Cada región geográfica debe inventar su propia traducción. Sus necesidades no son sólo lingüísticas, sino también de verosímil. Lo que nosotros llamamos realismo en la Argentina, para un británico sería grotesco. Lo que llamamos poesía, para un alemán será apenas realismo mágico. Y justificarán sus elecciones en función de maquinarias poéticas conocidas, de otros modelos que se les parezcan a lo que tienen entre manos.

–¿La posibilidad de hacer que el texto final perdure en el tiempo (que no tenga que ser modificado en caso de que se lo represente mucho tiempo después) es para usted un factor determinante a la hora de traducir?
–No, pienso en traducciones para aquí y para ahora. No puedo proyectarme hacia un futuro incierto, ni limar las asperezas y deformidades de mi época en la espera de que en el futuro se preserve algo más puro. En el futuro se harán otras traducciones, y punto. Pero creo que esto es algo más o menos excluyente del teatro, que busca siempre un verosímil muy inmediato, y aparentemente construido con ligereza y sin complicados recursos retóricos.

–¿Está traduciendo algo actualmente?


–Más o menos: me estoy “destraduciendo” a mí mismo.

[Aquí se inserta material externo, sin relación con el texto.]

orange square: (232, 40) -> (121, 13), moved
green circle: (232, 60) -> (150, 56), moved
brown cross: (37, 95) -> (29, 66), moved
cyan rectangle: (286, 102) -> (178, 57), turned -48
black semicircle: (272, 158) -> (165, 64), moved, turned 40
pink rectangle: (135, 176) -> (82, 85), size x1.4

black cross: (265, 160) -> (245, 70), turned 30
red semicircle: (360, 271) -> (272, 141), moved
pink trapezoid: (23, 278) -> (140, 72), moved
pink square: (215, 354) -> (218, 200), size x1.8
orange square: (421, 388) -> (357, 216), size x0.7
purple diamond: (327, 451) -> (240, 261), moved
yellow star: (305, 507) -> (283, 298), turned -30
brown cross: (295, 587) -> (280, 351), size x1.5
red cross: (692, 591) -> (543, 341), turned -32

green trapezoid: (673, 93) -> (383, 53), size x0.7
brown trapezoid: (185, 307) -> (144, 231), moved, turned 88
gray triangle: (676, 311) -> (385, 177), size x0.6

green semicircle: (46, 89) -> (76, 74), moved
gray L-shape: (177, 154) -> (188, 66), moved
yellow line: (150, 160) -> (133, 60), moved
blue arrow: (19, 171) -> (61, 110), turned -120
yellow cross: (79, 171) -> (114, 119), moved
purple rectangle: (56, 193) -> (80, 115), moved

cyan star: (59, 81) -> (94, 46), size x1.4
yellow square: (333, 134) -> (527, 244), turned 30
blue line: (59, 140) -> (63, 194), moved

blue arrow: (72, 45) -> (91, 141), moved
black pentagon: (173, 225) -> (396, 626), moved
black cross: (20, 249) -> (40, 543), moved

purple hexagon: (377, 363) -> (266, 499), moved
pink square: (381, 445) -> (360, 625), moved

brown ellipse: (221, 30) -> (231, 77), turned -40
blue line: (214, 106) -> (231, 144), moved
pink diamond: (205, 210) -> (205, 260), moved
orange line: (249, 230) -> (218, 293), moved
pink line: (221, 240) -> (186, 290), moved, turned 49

Mi última obra, Bocetos para el fin de Europa, fue escrita en el marco de L’Ècole des Maîtres, donde dirigí a actores portugueses, italianos, franceses y belgas francófonos. Así, los bocetos que integran esta obra están escritos en varias lenguas a la vez: italiano, francés, portugués, castellano, inglés y alemán. Para una revisión de las obras en una sola lengua (el castellano) estoy tratando de autotraducirme a mi propio idioma. Es un ejercicio fascinante. Hay cosas que suenan tan bien en italiano, que me muerdo los codos tratando de reproducir en equivalentes castellanos. Asimismo, la cantidad de malentendidos que se producen en las escenas escritas en francés (una lengua muy propicia para el error y la confusión, ya que casi todas las palabras suenan igual) son difíciles de recrear con gracia en castellano, donde los equívocos son otros. Aprendo mucho sobre mi propia escritura cuando hago este tipo de ejercicios. Por eso imagino que difícilmente deje de traducir teatro alguna vez.